Will CAR T be the answer for amyloidosis?

Rosenzweig-Michael
Michael Rosenzweig, M.D., M.S.
You may never have heard of a disease called amyloidosis. It’s classified as rare, and very few physicians specialize in it. City of Hope hematologist and oncologist Michael Rosenzweig, M.D., M.S., is one of them — and he’s committed to developing more effective ways to treat this debilitating and often fatal illness.
 
What happens in amyloidosis is that the body produces abnormal proteins that then misfold to form amyloid fibrils. The body is unable to dissolve the fibrils and they subsequently attach to almost any organ and damage it. Unchecked, patients quickly become frail and may die in less than a year — but current treatments have some serious drawbacks.
 
Chemotherapy is most commonly used, and the response rate is about 90% — but relapse frequently occurs. Autologous stem cell transplants can also be successful, but many amyloidosis patients are too weak to tolerate the procedure.
 
Rosenzweig believes the solution may be found in one of the most exciting new frontiers of immunotherapy, chimeric antigen receptor (CAR) T cell therapy.
 
“I came to City of Hope because it’s a major center for CAR T cell research,” Rosenzweig said. “They’re moving the whole field forward under the guidance of Dr. Stephen Forman and his lab.”
 
With CAR T cell therapy, a patient’s own T cells — the soldiers of the immune system — are engineered to target a specific antigen expressed by the diseased tissue. The CAR T cells then destroy the disease while leaving healthy tissue untouched.
 
Rosenzweig is focused on using CAR T therapy for the deadliest and most common form of the disease, light-chain amyloidosis, in which amyloids are produced by plasma cells in bone marrow. This characteristic closely ties the disease to multiple myeloma, a blood cancer.
 
“The success of CAR T cell therapy with other hematological cancers like leukemia and lymphoma gives us the vision to pursue this for light-chain amyloidosis,” he said.

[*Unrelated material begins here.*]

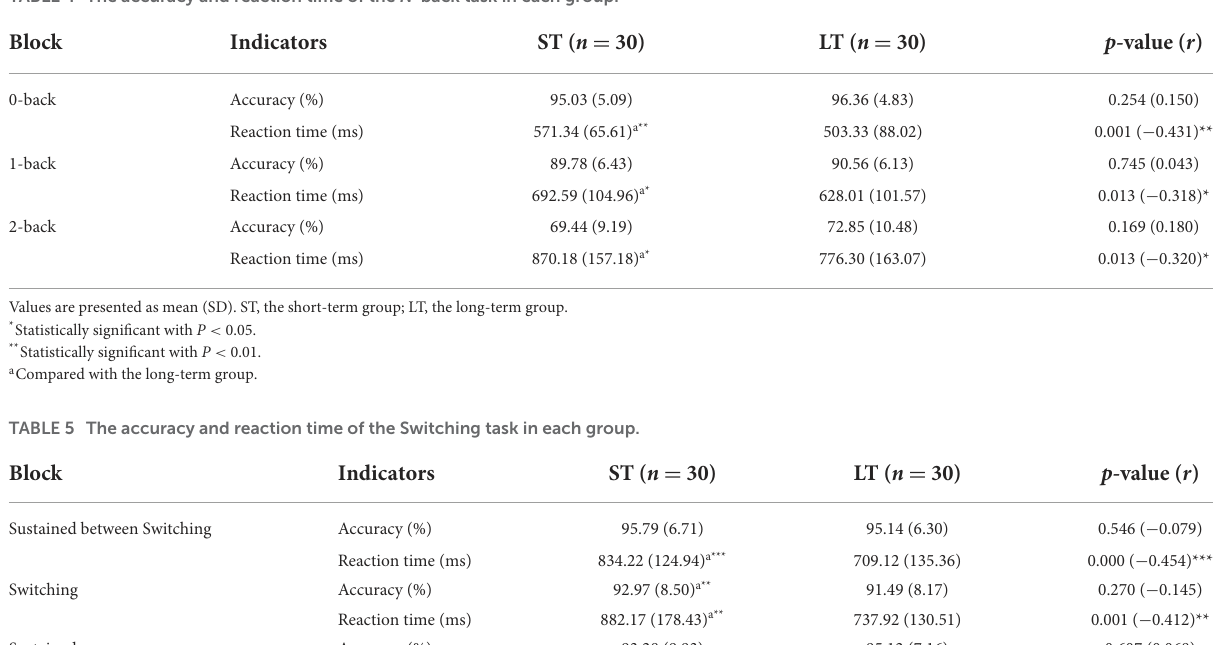
TABLE 4 The accuracy and reaction time of the N -back task in each group.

THE FIRST STEP — IDENTIFYING THE TARGET ANTIGEN

Before you can develop CAR T therapy for a particular disease, you have to know what antigen to target.  Rosenzweig may have discovered it in a preclinical study he led, whose results were published in the peer-reviewed journal Cytotherapy.
 
“We looked at bone marrow samples in patients with light-chain amyloidosis and found that it predominantly expressed the antigen CS1,” he said. “We’ve just launched a City of Hope CAR T study targeting CS1 — the first one of its kind I’m aware of.”
 
This new trial, led by Maung Myo Htut, M.D., and Xiuli Wang, Ph.D., will first test the treatment on multiple myeloma patients, whose marrow also expresses CS1, because amyloidosis leaves most people too weak to try an untested drug.
 
“We have to make sure amyloidosis patients will be able tolerate the treatment, because they often have compromised organ function, particularly with the heart,” Rosenzweig said.
 
Once the treatment proves safe and effective for multiple myeloma, Rosenzweig will begin enrolling amyloidosis patients in a separate study.

INCREASING AWARENESS

Because amyloidosis is classified as a rare disease — although it strikes between 100-180 people a year in Southern California and about 10% of all multiple myeloma patients — it hasn’t gotten much attention.
 
In fact, until very recently, the treatments patients received had been approved for myeloma, but no treatment had ever been specifically designated for amyloidosis.
 
Then, just last fall, two treatments, inotersen and patisiran, received Food and Drug Administration (FDA) approval for a hereditary form of the disease called transthyretin amyloidosis, or ATTR. Both treatments are RNA inhibitors, a class of drugs that target genetic disorders. In patients with ATTR, they can stop the translation of certain genes into proteins that would otherwise form amyloids.
 
These first-ever FDA approvals will not only aid patients with ATTR, they’re bringing some much-needed attention to both types of amyloidosis.
 
“It’s an exciting development because it’s helping to increase awareness of all forms of the disease,” said Rosenzweig. “And this is so important, not only because it will help support further research, but also because early diagnosis is critical to the survival of patients with amyloidosis.”